→ **Records supplied**
################

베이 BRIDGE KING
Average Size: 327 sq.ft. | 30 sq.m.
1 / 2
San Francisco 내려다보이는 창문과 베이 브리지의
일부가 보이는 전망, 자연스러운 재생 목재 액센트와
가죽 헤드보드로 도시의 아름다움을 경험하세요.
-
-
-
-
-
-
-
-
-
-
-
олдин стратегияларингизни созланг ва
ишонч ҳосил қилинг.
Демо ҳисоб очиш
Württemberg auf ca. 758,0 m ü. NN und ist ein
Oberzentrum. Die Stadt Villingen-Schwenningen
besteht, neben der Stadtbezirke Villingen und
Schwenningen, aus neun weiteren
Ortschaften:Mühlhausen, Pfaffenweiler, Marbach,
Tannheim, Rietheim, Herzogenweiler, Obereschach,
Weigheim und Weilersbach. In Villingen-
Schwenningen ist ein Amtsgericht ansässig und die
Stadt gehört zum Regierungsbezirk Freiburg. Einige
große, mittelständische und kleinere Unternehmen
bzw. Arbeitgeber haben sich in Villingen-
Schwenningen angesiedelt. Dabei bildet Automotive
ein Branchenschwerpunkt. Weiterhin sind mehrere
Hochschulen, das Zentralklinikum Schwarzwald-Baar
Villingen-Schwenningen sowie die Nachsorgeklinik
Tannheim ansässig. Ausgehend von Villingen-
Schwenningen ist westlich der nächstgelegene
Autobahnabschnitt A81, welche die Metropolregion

################

→ **Your goal**
Reproduce every line of the data above verbatim, keeping the original order and line breaks.

→ **Exercise result**
베이 BRIDGE KING
Average Size: 327 sq.ft. | 30 sq.m.
1 / 2
San Francisco 내려다보이는 창문과 베이 브리지의
일부가 보이는 전망, 자연스러운 재생 목재 액센트와
가죽 헤드보드로 도시의 아름다움을 경험하세요.
-
-
-
-
-
-
-
-
-
-
-
олдин стратегияларингизни созланг ва
ишонч ҳосил қилинг.
Демо ҳисоб очиш
Württemberg auf ca. 758,0 m ü. NN und ist ein
Oberzentrum. Die Stadt Villingen-Schwenningen
besteht, neben der Stadtbezirke Villingen und
Schwenningen, aus neun weiteren
Ortschaften:Mühlhausen, Pfaffenweiler, Marbach,
Tannheim, Rietheim, Herzogenweiler, Obereschach,
Weigheim und Weilersbach. In Villingen-
Schwenningen ist ein Amtsgericht ansässig und die
Stadt gehört zum Regierungsbezirk Freiburg. Einige
große, mittelständische und kleinere Unternehmen
bzw. Arbeitgeber haben sich in Villingen-
Schwenningen angesiedelt. Dabei bildet Automotive
ein Branchenschwerpunkt. Weiterhin sind mehrere
Hochschulen, das Zentralklinikum Schwarzwald-Baar
Villingen-Schwenningen sowie die Nachsorgeklinik
Tannheim ansässig. Ausgehend von Villingen-
Schwenningen ist westlich der nächstgelegene
Autobahnabschnitt A81, welche die Metropolregion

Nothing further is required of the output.